Introduction to Compilers

A compiler is a program that translates source code written in one language into an equivalent program in another language, typically from a high-level language to machine code or an intermediate representation. Understanding compiler construction reveals how programming languages work and how programs are transformed into efficient executable code.

What a Compiler Does

A compiler reads source text and produces target code, preserving the meaning of the source program. The process is structured as a sequence of phases, each building on the output of the previous one.

Source program
  -> Lexical Analysis    (characters -> tokens)
  -> Syntax Analysis     (tokens -> parse tree)
  -> Semantic Analysis   (parse tree -> annotated AST)
  -> IR Generation       (AST -> intermediate representation)
  -> Optimization        (IR -> optimized IR)
  -> Code Generation     (IR -> target code)
  -> Target program

Each phase can detect errors and report them with source location information.

Compiler vs. Interpreter

Compiler: translates the entire program before execution. The target program runs independently of the compiler. Examples: C, C++, Rust, Go.

Interpreter: reads and executes source statements one at a time (or after partial compilation). Source (or bytecode) is needed at runtime. Examples: Python (CPython), Ruby, JavaScript (without JIT).

Hybrid (bytecode + JIT): compile to bytecode (Java .class, Python .pyc); interpret bytecode at runtime; JIT-compile hot paths to native code.
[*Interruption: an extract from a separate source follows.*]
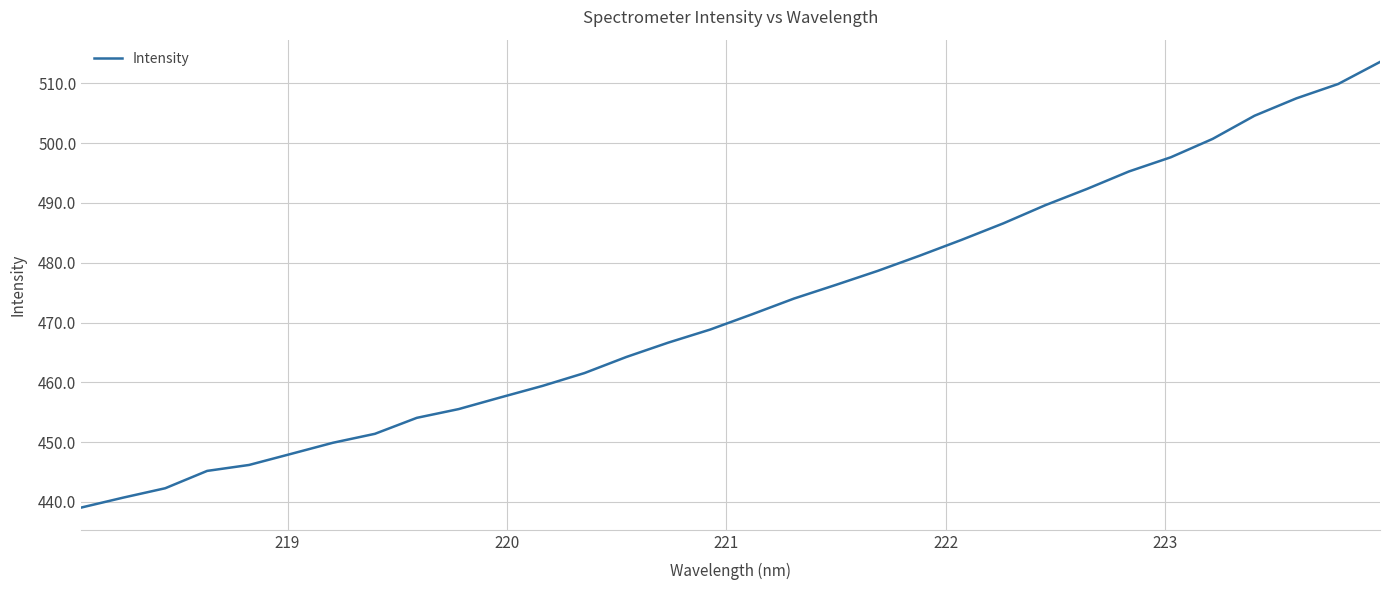

What is the difference between the second highest and second lowest values?

69.2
Examples: JVM, CPython with JIT (PyPy), V8 (JavaScript).

Property Compiler Interpreter JIT
Execution speed Fast Slow Near-native
Startup time Slow (compile once) Fast Medium
Portability Platform-specific Portable Portable
Error reporting Compile time Runtime Mixed

Compiler Phases in Detail

Front end: analysis phases that are language-specific and machine-independent.

  • Lexical analysis (scanning).
  • Syntax analysis (parsing).
  • Semantic analysis.

Middle end: language-independent, machine-independent transformations.

  • IR generation.
  • Optimization.

Back end: machine-specific code generation.
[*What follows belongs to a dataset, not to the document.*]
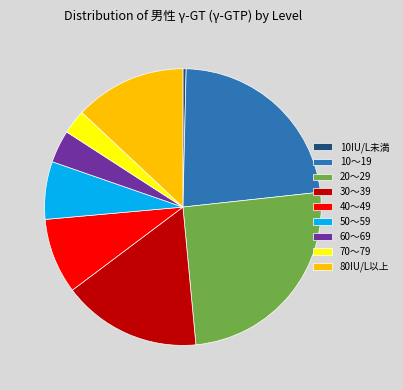

Do 60～69 and 10IU/L未満 together represent more than half of the pie?

No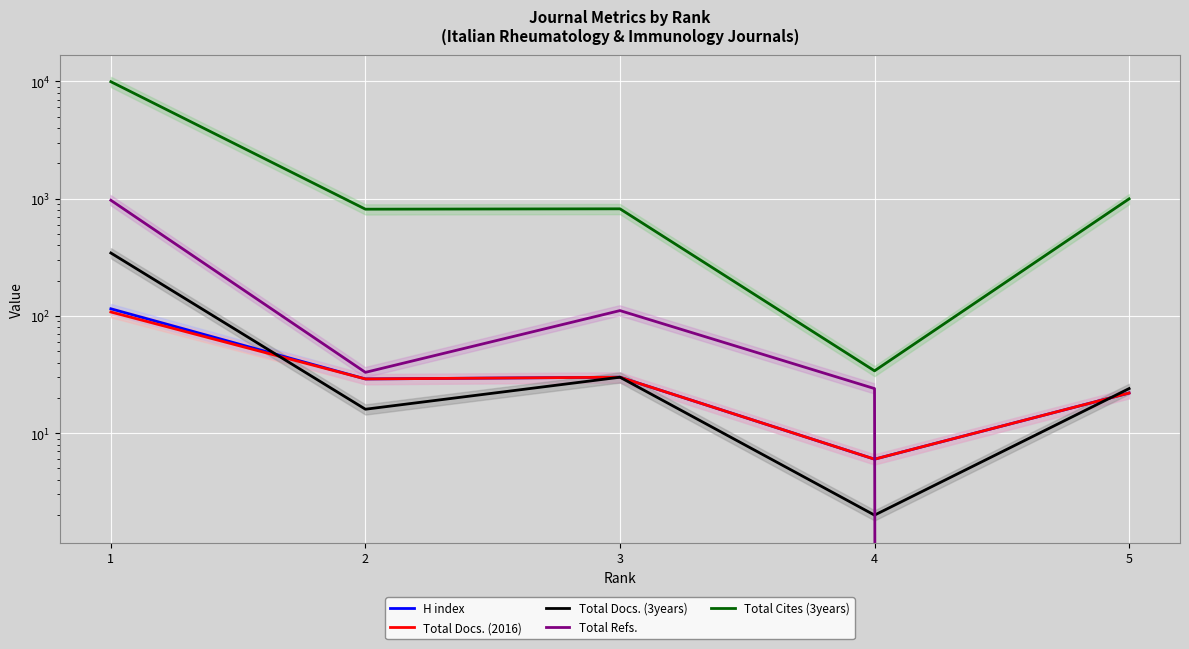

The value of Total Docs. (2016) at 5 is 22. True or false?

True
  • Instruction selection.
  • Register allocation.
  • Instruction scheduling.

Symbol Table

A data structure maintained throughout compilation that maps identifiers to their attributes: type, scope, memory location.

Scope rules: the symbol table manages scopes (nested scopes in block-structured languages). When entering a block, push a new scope. When leaving, pop it.

Attributes stored: name, kind (variable, function, type), data type, scope level, memory offset or register, function signature (parameter types, return type).

Error Handling

A compiler must detect and report errors without crashing or producing incorrect code.

Lexical errors: invalid characters, unterminated strings.

Syntax errors: mismatched parentheses, missing semicolons. A good parser recovers and continues parsing (panic mode recovery, phrase-level recovery).

Semantic errors: type mismatches, undefined variables, redeclared identifiers.

The compiler should: report the error with source line and column, recover to find further errors, avoid cascading false errors.

Example Languages and Compilers

Language Compiler Notes
C GCC, Clang LLVM IR backend
C++ G++, Clang++ Complex front end (templates)
Rust rustc Borrow checker in semantic analysis
Java javac Compiles to JVM bytecode
Swift swiftc LLVM backend
Go gc Fast compilation; single binary

LLVM

The dominant modern compiler infrastructure. A reusable, modular collection of compiler and toolchain technologies.

Architecture: language-specific front ends (Clang for C/C++/ObjC; rustc; swiftc) lower source to LLVM IR. The LLVM middle end optimizes IR. Multiple back ends generate machine code (x86-64, ARM, RISC-V, WebAssembly).

LLVM IR: strongly typed, static single assignment (SSA) form, infinite virtual registers. Platform-independent; enables powerful cross-language optimization.